A ghost’s eccentricities or communication limitations aside, there was also the matter of whether the brothers, feeling jilted by the wishes of the first will, decided to concoct a sensational story and forge a second, more generous agreement to be “found” at a later date. Some amateur sleuths speculated that Pink waited years before contesting the will because one of the brothers would need time to practice their father’s handwriting in order to pass an acceptable forgery.
In 2004, author Mary Roach was investigating paranormal activity for her nonfiction book Spook when she commissioned handwriting expert Grant Sperry to examine both the 1905 and 1919 wills. The first one was hand-drafted by another party but signed by Chaffin; the second appeared to be by his hand alone. Sperry offered that the signature in the 1905 will seemed rougher and less polished than the one drafted 14 years later—and usually, handwriting worsens over time. Sperry concluded that if the first signature was valid, then the second signature was a fake.

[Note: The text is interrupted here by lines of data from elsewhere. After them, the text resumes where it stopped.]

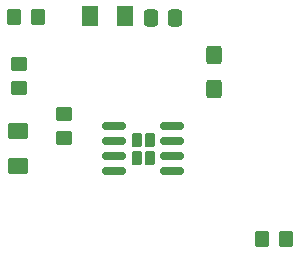
<source format=gbr>
%TF.GenerationSoftware,KiCad,Pcbnew,7.0.1-0*%
%TF.CreationDate,2023-04-21T23:39:25-07:00*%
%TF.ProjectId,Lab 2,4c616220-322e-46b6-9963-61645f706362,rev?*%
%TF.SameCoordinates,Original*%
%TF.FileFunction,Paste,Top*%
%TF.FilePolarity,Positive*%
%FSLAX46Y46*%
G04 Gerber Fmt 4.6, Leading zero omitted, Abs format (unit mm)*
G04 Created by KiCad (PCBNEW 7.0.1-0) date 2023-04-21 23:39:25*
%MOMM*%
%LPD*%
G01*
G04 APERTURE LIST*
G04 Aperture macros list*
%AMRoundRect*
0 Rectangle with rounded corners*
0 $1 Rounding radius*
0 $2 $3 $4 $5 $6 $7 $8 $9 X,Y pos of 4 corners*
0 Add a 4 corners polygon primitive as box body*
4,1,4,$2,$3,$4,$5,$6,$7,$8,$9,$2,$3,0*
0 Add four circle primitives for the rounded corners*
1,1,$1+$1,$2,$3*
1,1,$1+$1,$4,$5*
1,1,$1+$1,$6,$7*
1,1,$1+$1,$8,$9*
0 Add four rect primitives between the rounded corners*
20,1,$1+$1,$2,$3,$4,$5,0*
20,1,$1+$1,$4,$5,$6,$7,0*
20,1,$1+$1,$6,$7,$8,$9,0*
20,1,$1+$1,$8,$9,$2,$3,0*%
G04 Aperture macros list end*
%ADD10RoundRect,0.250000X0.337500X0.475000X-0.337500X0.475000X-0.337500X-0.475000X0.337500X-0.475000X0*%
%ADD11RoundRect,0.250000X0.350000X0.450000X-0.350000X0.450000X-0.350000X-0.450000X0.350000X-0.450000X0*%
%ADD12RoundRect,0.250000X0.450000X-0.350000X0.450000X0.350000X-0.450000X0.350000X-0.450000X-0.350000X0*%
%ADD13RoundRect,0.250001X0.462499X0.624999X-0.462499X0.624999X-0.462499X-0.624999X0.462499X-0.624999X0*%
%ADD14RoundRect,0.250001X-0.624999X0.462499X-0.624999X-0.462499X0.624999X-0.462499X0.624999X0.462499X0*%
%ADD15RoundRect,0.250000X-0.350000X-0.450000X0.350000X-0.450000X0.350000X0.450000X-0.350000X0.450000X0*%
%ADD16RoundRect,0.250000X0.425000X-0.537500X0.425000X0.537500X-0.425000X0.537500X-0.425000X-0.537500X0*%
%ADD17RoundRect,0.230000X0.230000X0.375000X-0.230000X0.375000X-0.230000X-0.375000X0.230000X-0.375000X0*%
%ADD18RoundRect,0.150000X0.825000X0.150000X-0.825000X0.150000X-0.825000X-0.150000X0.825000X-0.150000X0*%
G04 APERTURE END LIST*
D10*
%TO.C,C2*%
X141491240Y-85460000D03*
X139416240Y-85460000D03*
%TD*%
D11*
%TO.C,R1*%
X150860000Y-104140000D03*
X148860000Y-104140000D03*
%TD*%
D12*
%TO.C,R2*%
X132071192Y-95581192D03*
X132071192Y-93581192D03*
%TD*%
D13*
%TO.C,D2*%
X137212500Y-85280000D03*
X134237500Y-85280000D03*
%TD*%
D14*
%TO.C,D1*%
X128155000Y-95032500D03*
X128155000Y-98007500D03*
%TD*%
D12*
%TO.C,R3*%
X128250000Y-91354128D03*
X128250000Y-89354128D03*
%TD*%
D15*
%TO.C,R4*%
X127858808Y-85365000D03*
X129858808Y-85365000D03*
%TD*%
D16*
%TO.C,C1*%
X144780000Y-91440000D03*
X144780000Y-88565000D03*
%TD*%
D17*
%TO.C,U1*%
X139352500Y-97270000D03*
X139352500Y-95770000D03*
X138212500Y-97270000D03*
X138212500Y-95770000D03*
D18*
X141257500Y-98425000D03*
X141257500Y-97155000D03*
X141257500Y-95885000D03*
X141257500Y-94615000D03*
X136307500Y-94615000D03*
X136307500Y-95885000D03*
X136307500Y-97155000D03*
X136307500Y-98425000D03*
%TD*%
M02*

</source>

On the other hand, the writing in the second will was fluid, not halting like so many forgeries tend to be in their slow pursuit of perfection. If it had been written by someone other than Chaffin, perhaps it was done only to motivate Susie to share the wealth and with no expectation it would be exhaustively studied by a forensic specialist.
If the Chaffin brothers knew a revised, legitimate will was in the family’s possession, there’s no reason to have waited four years to reveal it. It's possible they felt a story was needed to help explain how well-hidden it had supposedly been, and perhaps they felt a ghost tale was less preposterous than claiming to happen upon it at random.
It’s certainly more likely that Pink orchestrated the discovery of a will more satisfactory to the family than the idea that Chaffin would revise his own, then never tell anyone about it. But Pink never even hinted at the possibility that his story was anything other than the truth.
“I was fully convinced,” he said in his statement, “that my father’s spirit had visited me for the purpose of explaining some mistake.” Having had his message received, Pink said he was never contacted by his father again.